▶ TASK GOAL
Starting at the top of the entries below, set down every line exactly, please, until you reach the line with "25: (58, 495, 2.70)", which is included too.
DATA SUPPLIED: Begin
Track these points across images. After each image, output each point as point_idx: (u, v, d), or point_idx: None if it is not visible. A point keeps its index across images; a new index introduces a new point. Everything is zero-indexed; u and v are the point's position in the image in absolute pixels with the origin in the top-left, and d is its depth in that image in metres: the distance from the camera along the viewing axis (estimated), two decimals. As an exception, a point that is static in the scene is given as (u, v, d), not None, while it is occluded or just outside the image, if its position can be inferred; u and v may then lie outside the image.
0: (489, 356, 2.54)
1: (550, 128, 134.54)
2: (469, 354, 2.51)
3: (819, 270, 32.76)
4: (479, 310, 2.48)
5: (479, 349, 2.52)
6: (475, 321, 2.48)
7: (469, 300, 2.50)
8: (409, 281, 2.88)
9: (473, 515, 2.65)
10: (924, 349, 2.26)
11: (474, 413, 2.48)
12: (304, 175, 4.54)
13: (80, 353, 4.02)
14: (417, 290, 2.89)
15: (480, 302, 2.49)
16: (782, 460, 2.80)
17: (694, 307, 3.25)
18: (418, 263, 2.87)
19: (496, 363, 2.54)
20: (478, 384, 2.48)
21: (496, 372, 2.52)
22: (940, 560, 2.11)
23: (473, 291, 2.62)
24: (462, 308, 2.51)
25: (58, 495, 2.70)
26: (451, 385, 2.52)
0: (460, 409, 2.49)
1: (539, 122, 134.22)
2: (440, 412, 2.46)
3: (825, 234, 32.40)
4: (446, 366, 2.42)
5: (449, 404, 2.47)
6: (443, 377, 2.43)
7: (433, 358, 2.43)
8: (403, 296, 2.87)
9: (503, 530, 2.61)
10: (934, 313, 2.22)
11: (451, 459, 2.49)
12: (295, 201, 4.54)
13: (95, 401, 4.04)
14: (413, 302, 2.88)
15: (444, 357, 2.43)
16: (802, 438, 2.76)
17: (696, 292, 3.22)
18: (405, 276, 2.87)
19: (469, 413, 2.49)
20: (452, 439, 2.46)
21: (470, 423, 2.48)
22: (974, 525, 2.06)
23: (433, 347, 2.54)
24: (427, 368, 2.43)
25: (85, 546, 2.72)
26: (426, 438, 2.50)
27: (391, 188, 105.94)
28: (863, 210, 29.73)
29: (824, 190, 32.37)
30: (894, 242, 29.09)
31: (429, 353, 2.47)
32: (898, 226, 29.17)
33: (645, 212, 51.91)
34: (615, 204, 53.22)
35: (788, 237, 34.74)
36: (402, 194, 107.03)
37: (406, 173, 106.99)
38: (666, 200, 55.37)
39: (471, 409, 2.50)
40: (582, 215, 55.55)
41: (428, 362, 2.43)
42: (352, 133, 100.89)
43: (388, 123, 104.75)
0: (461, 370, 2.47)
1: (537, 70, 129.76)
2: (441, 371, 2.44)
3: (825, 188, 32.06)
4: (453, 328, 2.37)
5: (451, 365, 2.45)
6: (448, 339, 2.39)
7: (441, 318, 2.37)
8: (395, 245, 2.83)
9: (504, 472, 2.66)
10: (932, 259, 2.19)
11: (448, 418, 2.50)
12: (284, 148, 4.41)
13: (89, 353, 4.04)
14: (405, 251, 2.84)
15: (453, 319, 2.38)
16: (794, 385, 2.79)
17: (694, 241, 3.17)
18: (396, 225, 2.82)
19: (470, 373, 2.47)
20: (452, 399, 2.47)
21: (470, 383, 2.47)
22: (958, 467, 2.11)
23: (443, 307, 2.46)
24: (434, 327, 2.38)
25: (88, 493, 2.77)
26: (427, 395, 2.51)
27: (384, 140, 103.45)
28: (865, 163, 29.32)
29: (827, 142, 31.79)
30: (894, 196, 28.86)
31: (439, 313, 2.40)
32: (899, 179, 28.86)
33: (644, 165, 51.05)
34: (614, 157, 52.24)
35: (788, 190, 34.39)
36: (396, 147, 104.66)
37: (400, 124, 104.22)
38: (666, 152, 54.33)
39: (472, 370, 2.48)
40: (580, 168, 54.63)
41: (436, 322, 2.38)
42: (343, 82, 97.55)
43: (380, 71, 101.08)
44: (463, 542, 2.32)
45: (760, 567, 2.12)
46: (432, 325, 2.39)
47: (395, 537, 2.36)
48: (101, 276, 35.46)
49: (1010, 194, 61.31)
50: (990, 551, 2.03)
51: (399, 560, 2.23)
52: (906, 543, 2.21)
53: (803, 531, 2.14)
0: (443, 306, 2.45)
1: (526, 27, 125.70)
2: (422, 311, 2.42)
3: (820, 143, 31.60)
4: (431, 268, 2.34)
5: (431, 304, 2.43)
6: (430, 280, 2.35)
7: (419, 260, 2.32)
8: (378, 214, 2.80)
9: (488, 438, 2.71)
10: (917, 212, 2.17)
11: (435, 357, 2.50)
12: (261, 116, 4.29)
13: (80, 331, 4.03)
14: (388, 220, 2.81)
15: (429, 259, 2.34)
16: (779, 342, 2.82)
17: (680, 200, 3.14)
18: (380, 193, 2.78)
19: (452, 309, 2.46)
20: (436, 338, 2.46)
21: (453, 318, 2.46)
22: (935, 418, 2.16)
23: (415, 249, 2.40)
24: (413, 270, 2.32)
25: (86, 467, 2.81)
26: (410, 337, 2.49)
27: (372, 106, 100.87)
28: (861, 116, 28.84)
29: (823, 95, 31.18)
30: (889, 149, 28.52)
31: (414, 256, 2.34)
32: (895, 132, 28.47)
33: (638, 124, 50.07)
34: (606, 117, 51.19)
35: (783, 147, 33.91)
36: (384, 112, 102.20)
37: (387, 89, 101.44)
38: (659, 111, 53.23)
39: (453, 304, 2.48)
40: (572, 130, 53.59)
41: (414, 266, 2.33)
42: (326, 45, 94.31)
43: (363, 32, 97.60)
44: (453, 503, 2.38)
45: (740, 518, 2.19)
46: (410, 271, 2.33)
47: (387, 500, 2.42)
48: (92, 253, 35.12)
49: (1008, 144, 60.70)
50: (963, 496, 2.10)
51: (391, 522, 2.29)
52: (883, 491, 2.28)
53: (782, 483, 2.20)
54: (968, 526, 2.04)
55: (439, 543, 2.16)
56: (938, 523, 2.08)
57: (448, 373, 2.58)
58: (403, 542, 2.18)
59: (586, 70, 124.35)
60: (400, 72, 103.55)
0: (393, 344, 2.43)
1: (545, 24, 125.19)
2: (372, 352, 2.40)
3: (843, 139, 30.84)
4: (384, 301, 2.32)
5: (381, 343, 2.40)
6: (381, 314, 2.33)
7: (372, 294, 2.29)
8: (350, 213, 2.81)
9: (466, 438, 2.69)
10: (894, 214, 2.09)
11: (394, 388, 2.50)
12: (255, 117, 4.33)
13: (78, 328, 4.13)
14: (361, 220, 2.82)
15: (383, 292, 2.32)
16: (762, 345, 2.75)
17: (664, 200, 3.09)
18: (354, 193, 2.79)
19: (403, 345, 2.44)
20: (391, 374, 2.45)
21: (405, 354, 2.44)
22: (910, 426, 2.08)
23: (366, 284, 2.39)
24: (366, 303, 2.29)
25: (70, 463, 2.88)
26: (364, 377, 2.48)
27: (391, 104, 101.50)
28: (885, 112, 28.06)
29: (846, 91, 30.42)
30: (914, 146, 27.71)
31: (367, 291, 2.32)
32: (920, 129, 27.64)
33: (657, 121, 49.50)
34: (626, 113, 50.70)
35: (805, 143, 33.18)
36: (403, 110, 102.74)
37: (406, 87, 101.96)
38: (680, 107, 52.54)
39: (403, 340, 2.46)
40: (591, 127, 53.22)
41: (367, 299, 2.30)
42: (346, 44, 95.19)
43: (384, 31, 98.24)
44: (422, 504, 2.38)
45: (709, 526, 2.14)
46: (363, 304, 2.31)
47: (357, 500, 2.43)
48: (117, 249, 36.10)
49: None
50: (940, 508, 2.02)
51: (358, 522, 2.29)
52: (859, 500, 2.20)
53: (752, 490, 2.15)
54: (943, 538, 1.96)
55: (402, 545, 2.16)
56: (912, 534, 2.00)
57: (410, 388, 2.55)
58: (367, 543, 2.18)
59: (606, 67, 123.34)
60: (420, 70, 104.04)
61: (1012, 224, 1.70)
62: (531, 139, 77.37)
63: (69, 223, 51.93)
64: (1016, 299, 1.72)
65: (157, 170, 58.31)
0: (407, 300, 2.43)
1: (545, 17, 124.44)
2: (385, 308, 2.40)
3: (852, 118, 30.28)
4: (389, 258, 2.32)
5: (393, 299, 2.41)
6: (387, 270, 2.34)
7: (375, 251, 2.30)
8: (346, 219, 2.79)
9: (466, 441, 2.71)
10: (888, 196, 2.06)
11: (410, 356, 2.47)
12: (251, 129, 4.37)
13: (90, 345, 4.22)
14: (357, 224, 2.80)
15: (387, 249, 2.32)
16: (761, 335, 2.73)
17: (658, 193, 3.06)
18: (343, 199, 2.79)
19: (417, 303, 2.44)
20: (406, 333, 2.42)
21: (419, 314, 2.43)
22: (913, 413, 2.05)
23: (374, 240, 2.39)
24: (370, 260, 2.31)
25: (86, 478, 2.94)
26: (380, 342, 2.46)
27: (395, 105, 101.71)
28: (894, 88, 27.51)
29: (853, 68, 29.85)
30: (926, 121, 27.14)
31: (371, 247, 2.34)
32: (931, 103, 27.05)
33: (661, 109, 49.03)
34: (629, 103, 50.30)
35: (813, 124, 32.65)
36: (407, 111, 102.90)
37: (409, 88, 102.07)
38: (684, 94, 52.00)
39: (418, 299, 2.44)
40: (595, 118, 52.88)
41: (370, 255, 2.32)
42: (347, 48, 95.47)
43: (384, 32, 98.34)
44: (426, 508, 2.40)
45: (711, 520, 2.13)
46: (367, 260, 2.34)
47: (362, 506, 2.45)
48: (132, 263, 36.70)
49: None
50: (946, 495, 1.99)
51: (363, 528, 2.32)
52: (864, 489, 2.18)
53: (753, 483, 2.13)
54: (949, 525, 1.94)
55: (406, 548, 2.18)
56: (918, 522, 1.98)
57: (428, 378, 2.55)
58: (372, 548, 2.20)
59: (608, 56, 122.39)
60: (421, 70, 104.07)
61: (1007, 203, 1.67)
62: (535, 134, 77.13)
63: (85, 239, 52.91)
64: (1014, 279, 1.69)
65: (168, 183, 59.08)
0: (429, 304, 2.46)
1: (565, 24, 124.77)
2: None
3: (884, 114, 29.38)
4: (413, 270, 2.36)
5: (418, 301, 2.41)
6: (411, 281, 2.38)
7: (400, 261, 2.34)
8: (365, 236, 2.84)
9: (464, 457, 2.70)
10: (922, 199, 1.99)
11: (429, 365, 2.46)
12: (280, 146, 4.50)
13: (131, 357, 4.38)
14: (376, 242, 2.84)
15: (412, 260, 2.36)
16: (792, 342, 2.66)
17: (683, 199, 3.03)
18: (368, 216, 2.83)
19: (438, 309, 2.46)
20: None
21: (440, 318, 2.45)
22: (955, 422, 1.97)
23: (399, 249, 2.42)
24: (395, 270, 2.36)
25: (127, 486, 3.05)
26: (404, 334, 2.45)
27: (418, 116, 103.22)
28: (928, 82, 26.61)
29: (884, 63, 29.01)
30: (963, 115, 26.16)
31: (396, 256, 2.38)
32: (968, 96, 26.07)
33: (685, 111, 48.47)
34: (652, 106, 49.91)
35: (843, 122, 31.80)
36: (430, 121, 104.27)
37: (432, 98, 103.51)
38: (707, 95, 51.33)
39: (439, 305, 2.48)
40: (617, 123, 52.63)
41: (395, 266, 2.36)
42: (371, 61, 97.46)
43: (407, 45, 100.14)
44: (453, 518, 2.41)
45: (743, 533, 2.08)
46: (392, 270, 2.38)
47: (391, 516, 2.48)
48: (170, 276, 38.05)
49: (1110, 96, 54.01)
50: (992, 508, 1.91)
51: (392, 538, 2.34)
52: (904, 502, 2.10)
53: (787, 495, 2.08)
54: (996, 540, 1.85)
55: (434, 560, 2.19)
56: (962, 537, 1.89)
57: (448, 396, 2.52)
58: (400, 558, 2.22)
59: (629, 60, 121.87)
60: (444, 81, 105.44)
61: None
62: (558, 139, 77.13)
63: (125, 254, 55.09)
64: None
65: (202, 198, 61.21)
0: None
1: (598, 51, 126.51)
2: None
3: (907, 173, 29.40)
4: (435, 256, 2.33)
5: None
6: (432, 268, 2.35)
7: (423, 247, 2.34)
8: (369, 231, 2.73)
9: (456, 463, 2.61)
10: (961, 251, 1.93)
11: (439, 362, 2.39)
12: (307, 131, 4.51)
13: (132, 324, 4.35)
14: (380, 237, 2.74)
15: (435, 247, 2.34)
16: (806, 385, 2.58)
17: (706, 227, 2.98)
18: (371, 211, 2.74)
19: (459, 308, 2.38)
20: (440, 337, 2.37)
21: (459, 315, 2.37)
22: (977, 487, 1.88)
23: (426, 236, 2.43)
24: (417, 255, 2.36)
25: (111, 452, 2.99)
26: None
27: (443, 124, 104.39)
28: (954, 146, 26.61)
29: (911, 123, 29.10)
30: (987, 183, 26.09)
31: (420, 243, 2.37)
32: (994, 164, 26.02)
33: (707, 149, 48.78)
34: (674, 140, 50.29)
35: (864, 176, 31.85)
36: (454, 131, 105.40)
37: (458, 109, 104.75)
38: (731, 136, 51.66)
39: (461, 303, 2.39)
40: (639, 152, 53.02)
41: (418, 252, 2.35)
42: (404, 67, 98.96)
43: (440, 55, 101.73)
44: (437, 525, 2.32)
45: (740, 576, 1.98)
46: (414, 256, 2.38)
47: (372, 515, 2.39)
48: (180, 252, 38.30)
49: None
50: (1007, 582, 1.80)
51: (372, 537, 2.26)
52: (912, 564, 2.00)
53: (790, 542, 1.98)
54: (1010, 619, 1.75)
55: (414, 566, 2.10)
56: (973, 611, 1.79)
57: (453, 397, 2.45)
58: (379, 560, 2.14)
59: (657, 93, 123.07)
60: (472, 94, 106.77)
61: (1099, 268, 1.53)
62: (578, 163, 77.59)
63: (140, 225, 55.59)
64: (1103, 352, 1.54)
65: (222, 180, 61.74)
DATA SUPPLIED: End
▶ EXPECTED OUTPUT
Track these points across images. After each image, output each point as point_idx: (u, v, d), or point_idx: None if it is not visible. A point keeps its index across images; a new index introduces a new point. Everything is zero-indexed; u and v are the point's position in the image in absolute pixels with the origin in the top-left, and d is its depth in that image in metres: the distance from the camera along the viewing axis (estimated), two decimals. As an exception, a point that is static in the scene is given as (u, v, d), not None, while it is occluded or just outside the image, if its position can be inferred; u and v may then lie outside the image.
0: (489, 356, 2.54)
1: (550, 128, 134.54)
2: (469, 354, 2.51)
3: (819, 270, 32.76)
4: (479, 310, 2.48)
5: (479, 349, 2.52)
6: (475, 321, 2.48)
7: (469, 300, 2.50)
8: (409, 281, 2.88)
9: (473, 515, 2.65)
10: (924, 349, 2.26)
11: (474, 413, 2.48)
12: (304, 175, 4.54)
13: (80, 353, 4.02)
14: (417, 290, 2.89)
15: (480, 302, 2.49)
16: (782, 460, 2.80)
17: (694, 307, 3.25)
18: (418, 263, 2.87)
19: (496, 363, 2.54)
20: (478, 384, 2.48)
21: (496, 372, 2.52)
22: (940, 560, 2.11)
23: (473, 291, 2.62)
24: (462, 308, 2.51)
25: (58, 495, 2.70)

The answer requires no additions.